Management’s annual report on internal control over financial reporting
CIBC’s management is responsible for establishing and maintaining adequate internal control over financial reporting for CIBC.
Internal control over financial reporting is a process designed by, or under the supervision of, the President and Chief Executive Officer and the Chief Financial Officer and effected by the Board of Directors, management and other personnel to provide reasonable assurance regarding the reliability of financial reporting and the preparation of financial statements for external purposes in accordance with generally accepted accounting principles. CIBC’s internal control over financial reporting includes those policies and procedures that (1) pertain to the maintenance of records, that, in reasonable detail, accurately and fairly reflect the transactions and dispositions of the assets of CIBC; (2) provide reasonable assurance that transactions are recorded as necessary to permit preparation of financial statements in accordance with generally accepted accounting principles, and that receipts and expenditures of CIBC are being made only in accordance with authorizations of CIBC’s management and directors; and (3) provide reasonable assurance regarding prevention or timely detection of unauthorized acquisition, use or disposition of CIBC’s assets that could have a material effect on the financial statements.

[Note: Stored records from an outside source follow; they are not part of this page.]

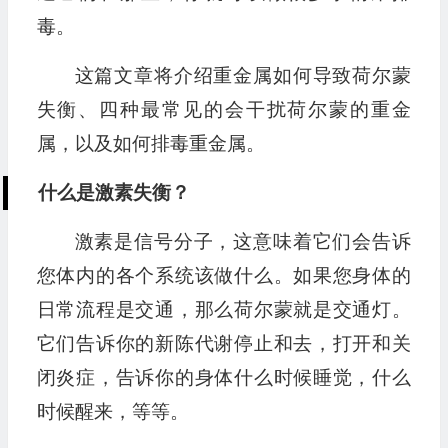
毒。
这篇文章将介绍重金属如何导致荷尔蒙
失衡、四种最常见的会干扰荷尔蒙的重金
属，以及如何排毒重金属。
什么是激素失衡？
激素是信号分子，这意味着它们会告诉
您体内的各个系统该做什么。如果您身体的
日常流程是交通，那么荷尔蒙就是交通灯。
它们告诉你的新陈代谢停止和去，打开和关
闭炎症，告诉你的身体什么时候睡觉，什么
时候醒来，等等。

All internal control systems, no matter how well designed, have inherent limitations. Therefore, even those systems determined to be effective can provide only reasonable assurance with respect to financial statement preparation and presentation.
CIBC’s management has used the Committee of Sponsoring Organizations of the Treadway Commission (COSO) framework to evaluate the effectiveness of CIBC’s internal control over financial reporting.
As at October 31, 2007, management assessed the effectiveness of CIBC’s internal control over financial reporting and concluded that such internal control over financial reporting was effective and that there were no material weaknesses in CIBC’s internal control over financial reporting that have been identified by management.
Ernst & Young LLP, who has audited the consolidated financial statements of CIBC for the year ended October 31, 2007, has also issued a report on internal control over financial reporting under Auditing Standard No. 5 of the Public Company Accounting Oversight Board (United States). This report is located on page 83 of this Annual Accountability Report.
Changes in internal control over financial reporting
There have been no changes in CIBC’s internal control over financial reporting during the year ended October 31, 2007, that have materially affected, or are reasonably likely to materially affect its internal control over financial reporting.